(TEXT PASSAGE Opens)

People who have diabetes need to practice good blood sugar control and take care of their overall health to avoid some potentially serious complications that may stem from their conditions. Complications of diabetes can include a higher risk of developing heart disease, kidney damage, problems with eyesight and infections throughout the body, according to the Mayo Clinic. Nerve damage is another complication that is a very real possibility for diabetics, which can cause foot pain and other symptoms in some people.
Types of Foot Pain
Foot pain in diabetics can come from several sources. It is not unusual for people with diabetes to heal more slowly than people without the underlying medical condition, so any cuts, sores, blisters or other blemishes on the feet may cause more pain than normal during the healing process. People with foot issues of this kind need to take special care to keep their feet dry and sores covered to avoid developing infections. A more serious form of foot pain in diabetics is a type of nerve damage called neuropathy, more specifically peripheral neuropathy when the damage extends to the lower limbs. Peripheral neuropathy can be present not only in the feet, but also the arms and fingers, as stated by the National Diabetes Information Clearinghouse (NDIC).
Definition of Diabetic Neuropathy
Diabetic neuropathy is caused by poor management of blood glucose levels that are part of diabetes. The sometimes wildly fluctuating levels of uncontrolled blood sugar cause nerves throughout the body to function abnormally. The NDIC states that neuropathy in the feet is the most common form of nerve damage in diabetics, and an estimated 60 percent of diabetics feel pain and symptoms in their feet to some extent. Neuropathy is a progressive condition that can worsen over time and, in severe cases, may affect a person’s ability to walk.
Foot pain caused by neuropathy can manifest itself in many ways. A common symptom is burning or having a constant sensation of heat in the feet. Your feet may feel tingly or numb, and you may feel like your feet are covered (like wearing a sock) when you are barefoot. Different areas of the foot may be affected, from the toes to the sole of the foot, or the entire foot may have nerve damage. It’s important to check your feet visually for blisters, calluses and other abnormalities if you experience numbness as your main symptom of neuropathy, to avoid developing infections. Muscle weakness is another symptom that some people experience along with the pain of neuropathy.
Getting your blood sugar under control can help prevent the foot pain caused by diabetic neuropathy. Checking in with your doctor regularly, testing your blood sugar as directed and following a healthy diet are all ways in which you can prevent complications. Neuropathy is not reversible, but you can prevent further damage by taking care of your health.
Medication and exercises are two of the most effective treatments for neuropathy-related pain in the feet. Some people find a certain level of relief by taking antidepressant drugs, according to the National Institute of Neurological Disorders and Stroke (NINDS). Anticonvulsant medications are also prescribed to help keep severe symptoms at bay. Topical creams and lotions such as capsaicin may also be prescribed. Walking and getting regular exercise can diminish unpleasant foot symptoms in many people as well. Not all treatments work for all people, and it may take a certain amount of patience to find the combination of treatment that relieves each individual’s symptoms.

(TEXT PASSAGE Closes)

## REQUIREMENT A
Retype the section of the diabetic foot pain article that begins with the words "Types of Foot" and stops after "Information Clearinghouse (NDIC).".
## REQUIREMENT B
Name every organization that the diabetic foot pain article cites as a source of information.

(DATA FOR REVIEW Opens)

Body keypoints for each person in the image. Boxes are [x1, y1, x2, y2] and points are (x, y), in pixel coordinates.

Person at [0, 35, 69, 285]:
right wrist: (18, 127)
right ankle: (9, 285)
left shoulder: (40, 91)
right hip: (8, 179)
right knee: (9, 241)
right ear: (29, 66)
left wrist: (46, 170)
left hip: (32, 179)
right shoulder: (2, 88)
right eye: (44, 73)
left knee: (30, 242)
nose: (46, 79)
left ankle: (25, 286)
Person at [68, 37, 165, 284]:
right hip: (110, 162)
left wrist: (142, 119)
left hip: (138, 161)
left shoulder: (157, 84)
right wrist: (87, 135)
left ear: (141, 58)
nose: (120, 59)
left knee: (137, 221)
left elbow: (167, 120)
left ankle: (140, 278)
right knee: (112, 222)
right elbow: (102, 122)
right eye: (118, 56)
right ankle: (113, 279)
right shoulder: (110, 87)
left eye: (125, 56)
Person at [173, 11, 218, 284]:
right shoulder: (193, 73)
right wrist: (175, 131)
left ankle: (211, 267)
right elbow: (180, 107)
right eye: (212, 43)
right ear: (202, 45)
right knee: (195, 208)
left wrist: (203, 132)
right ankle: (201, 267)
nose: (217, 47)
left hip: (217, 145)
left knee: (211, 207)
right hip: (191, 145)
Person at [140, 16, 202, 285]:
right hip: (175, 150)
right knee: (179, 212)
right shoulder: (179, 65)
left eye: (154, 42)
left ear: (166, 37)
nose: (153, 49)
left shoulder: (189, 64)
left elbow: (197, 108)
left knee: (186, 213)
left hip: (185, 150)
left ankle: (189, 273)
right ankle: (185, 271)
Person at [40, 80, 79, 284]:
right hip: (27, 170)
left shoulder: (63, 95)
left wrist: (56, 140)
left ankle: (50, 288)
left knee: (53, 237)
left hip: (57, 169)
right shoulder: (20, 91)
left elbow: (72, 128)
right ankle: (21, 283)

(DATA FOR REVIEW Closes)

## RESULT A
Types of Foot Pain
Foot pain in diabetics can come from several sources. It is not unusual for people with diabetes to heal more slowly than people without the underlying medical condition, so any cuts, sores, blisters or other blemishes on the feet may cause more pain than normal during the healing process. People with foot issues of this kind need to take special care to keep their feet dry and sores covered to avoid developing infections. A more serious form of foot pain in diabetics is a type of nerve damage called neuropathy, more specifically peripheral neuropathy when the damage extends to the lower limbs. Peripheral neuropathy can be present not only in the feet, but also the arms and fingers, as stated by the National Diabetes Information Clearinghouse (NDIC).

## RESULT B
- Mayo Clinic
- National Diabetes Information Clearinghouse (NDIC)
- National Institute of Neurological Disorders and Stroke (NINDS)